When I came to this country I held a good many such notions as "English Gardener," p. 276, with reference to the cultivation of the soil. I thought that ploughing was not so beneficial as digging, that crops would not do so well, and all such nonsense. This was before I had tried the plow. With digging I expected to have better crops than my neighbors with their plowing, but I found my mistake, and that as good crops, if not much better, were raised when the plow was used than when the spade was, and at less than half cost. I, therefore, put the spade to one side and adopted the plow instead, and so far have not had any reason to regret it but the reverse, as I am confident I can raise better crops by the use of the plow, cultivator and other American implements, and at one-third the cost than if I were to stick to the old-fashioned practices of the English market gardener. For the sake of his own success I would advise him, if he expects to compete successfully with those who use the plow, instead of the spade, to go and do likewise.

And in the Old Country nurseries and market gardens, where they are adopting the plow instead of the spade, as good plants and vegetables are raised as under the old regime of the spade and spud.

Mr.

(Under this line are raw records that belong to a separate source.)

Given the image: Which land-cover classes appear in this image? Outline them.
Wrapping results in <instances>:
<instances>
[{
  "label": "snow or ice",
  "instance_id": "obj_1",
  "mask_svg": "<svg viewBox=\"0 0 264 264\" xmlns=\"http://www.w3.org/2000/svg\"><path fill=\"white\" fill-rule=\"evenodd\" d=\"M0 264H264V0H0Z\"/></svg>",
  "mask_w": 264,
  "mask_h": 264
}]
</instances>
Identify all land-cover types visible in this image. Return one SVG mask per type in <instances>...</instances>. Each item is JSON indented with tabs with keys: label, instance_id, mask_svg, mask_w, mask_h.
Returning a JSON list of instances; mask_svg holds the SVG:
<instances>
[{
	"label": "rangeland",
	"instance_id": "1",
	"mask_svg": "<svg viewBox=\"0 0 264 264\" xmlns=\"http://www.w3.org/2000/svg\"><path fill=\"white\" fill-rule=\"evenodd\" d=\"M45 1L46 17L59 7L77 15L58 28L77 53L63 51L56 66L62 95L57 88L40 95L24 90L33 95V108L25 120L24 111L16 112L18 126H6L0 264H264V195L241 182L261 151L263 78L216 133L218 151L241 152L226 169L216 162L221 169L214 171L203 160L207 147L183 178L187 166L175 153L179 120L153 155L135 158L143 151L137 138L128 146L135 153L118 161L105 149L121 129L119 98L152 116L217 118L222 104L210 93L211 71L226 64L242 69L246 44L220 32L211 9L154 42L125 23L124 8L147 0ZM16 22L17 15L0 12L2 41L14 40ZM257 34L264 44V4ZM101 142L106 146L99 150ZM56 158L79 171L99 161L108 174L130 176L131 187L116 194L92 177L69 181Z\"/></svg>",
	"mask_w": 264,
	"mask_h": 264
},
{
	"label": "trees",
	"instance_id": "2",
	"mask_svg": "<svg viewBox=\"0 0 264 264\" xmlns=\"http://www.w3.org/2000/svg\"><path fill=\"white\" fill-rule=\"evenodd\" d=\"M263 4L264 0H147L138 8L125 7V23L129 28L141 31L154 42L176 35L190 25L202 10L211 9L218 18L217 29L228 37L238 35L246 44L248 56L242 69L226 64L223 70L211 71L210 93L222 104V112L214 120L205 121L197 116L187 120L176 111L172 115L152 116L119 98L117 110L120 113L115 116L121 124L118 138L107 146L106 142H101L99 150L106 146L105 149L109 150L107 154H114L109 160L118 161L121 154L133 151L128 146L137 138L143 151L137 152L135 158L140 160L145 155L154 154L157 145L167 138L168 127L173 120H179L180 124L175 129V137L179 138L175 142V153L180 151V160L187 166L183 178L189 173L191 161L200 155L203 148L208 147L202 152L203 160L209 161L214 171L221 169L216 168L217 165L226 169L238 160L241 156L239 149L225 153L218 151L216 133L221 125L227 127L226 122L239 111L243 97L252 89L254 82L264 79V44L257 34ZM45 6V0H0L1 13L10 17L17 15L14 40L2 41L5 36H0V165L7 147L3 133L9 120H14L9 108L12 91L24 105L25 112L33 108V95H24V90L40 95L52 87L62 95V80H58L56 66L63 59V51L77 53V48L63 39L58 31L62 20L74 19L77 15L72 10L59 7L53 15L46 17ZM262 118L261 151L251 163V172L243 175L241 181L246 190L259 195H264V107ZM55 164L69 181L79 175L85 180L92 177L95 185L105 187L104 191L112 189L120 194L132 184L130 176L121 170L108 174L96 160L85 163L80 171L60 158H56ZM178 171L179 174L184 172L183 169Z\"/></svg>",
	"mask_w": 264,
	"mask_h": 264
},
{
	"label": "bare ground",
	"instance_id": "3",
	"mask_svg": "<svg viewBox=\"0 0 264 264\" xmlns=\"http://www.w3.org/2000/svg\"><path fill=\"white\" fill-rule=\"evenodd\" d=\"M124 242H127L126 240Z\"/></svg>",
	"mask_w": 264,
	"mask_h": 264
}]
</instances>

Henderson and I differ in a good many ways, but I wish I could stand on the same footing with him as a market gardener. I consider his success in this branch of horticulture as important as any he has practiced. But nothing cuts John Bull so badly as to tell him the American system of doing things is ahead of his. And X can safely say that nine out of every ten failures by gardeners, whether florists or market gardeners, is by sticking to their Old Country notions, and the sooner " greenhorn " gardeners lay their Old Country practices to one side and adopt the cheaper and more energetic method of doing things as practiced by successful men in this country, the sooner will they come to success.